**EXERCISE DESCRIPTION**
Scan the records for the string "further"; copy each line where it occurs.

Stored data
--------------------------------------------------
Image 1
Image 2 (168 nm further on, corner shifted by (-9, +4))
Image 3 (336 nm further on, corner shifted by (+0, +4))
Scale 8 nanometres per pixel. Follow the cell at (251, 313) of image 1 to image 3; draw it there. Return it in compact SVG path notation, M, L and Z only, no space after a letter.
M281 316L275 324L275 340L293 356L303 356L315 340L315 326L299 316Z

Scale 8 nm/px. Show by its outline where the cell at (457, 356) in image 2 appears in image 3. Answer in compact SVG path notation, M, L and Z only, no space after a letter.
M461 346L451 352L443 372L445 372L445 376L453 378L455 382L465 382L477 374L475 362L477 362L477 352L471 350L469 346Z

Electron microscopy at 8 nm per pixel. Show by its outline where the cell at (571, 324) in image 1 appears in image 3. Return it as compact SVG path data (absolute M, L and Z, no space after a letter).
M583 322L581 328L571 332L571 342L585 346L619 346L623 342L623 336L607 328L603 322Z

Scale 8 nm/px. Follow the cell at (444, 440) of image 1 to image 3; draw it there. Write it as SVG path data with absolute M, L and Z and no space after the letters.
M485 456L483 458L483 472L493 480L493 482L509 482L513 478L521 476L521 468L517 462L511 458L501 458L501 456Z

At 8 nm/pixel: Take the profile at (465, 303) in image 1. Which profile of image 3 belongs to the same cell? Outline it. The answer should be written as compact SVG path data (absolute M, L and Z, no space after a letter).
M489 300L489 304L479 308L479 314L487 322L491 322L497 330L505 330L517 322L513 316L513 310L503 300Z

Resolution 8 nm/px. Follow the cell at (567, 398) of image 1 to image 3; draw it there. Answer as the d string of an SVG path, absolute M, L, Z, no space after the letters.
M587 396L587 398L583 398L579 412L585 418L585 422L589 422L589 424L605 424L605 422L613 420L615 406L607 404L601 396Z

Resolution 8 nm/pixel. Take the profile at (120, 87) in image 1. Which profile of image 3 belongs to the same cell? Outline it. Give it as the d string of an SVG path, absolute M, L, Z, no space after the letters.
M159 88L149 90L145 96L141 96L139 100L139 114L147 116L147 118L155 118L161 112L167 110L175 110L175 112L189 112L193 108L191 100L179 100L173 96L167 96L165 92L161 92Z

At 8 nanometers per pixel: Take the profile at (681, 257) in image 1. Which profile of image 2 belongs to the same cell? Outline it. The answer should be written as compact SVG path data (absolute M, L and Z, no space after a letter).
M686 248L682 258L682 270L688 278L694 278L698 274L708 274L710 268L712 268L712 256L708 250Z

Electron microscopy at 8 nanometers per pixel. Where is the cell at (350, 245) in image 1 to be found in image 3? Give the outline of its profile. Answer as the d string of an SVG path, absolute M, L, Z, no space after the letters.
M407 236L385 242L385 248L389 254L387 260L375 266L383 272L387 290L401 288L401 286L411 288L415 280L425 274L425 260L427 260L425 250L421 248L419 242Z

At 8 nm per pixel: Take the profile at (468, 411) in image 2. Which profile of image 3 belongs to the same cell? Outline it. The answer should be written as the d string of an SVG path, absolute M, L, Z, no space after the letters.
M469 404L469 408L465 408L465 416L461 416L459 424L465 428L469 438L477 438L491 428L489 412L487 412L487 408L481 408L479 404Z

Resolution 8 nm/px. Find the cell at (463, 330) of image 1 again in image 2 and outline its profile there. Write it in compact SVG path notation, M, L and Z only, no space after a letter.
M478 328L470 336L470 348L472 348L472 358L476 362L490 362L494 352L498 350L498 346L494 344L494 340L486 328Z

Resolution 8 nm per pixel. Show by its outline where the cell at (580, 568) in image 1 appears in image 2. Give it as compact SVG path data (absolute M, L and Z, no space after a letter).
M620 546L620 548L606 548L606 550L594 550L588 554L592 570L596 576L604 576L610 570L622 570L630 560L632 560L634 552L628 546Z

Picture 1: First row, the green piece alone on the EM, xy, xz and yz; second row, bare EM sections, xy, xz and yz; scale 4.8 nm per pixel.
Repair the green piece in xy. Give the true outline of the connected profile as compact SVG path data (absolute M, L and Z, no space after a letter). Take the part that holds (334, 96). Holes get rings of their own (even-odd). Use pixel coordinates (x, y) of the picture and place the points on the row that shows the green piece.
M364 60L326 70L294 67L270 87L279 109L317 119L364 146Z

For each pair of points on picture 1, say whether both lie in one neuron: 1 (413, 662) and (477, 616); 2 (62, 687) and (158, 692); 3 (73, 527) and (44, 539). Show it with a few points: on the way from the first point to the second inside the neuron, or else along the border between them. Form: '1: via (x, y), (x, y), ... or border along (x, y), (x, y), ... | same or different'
--------------------------------------------------
**ANSWER TO THE EXERCISE**
Image 2 (168 nm further on, corner shifted by (-9, +4))
Image 3 (336 nm further on, corner shifted by (+0, +4))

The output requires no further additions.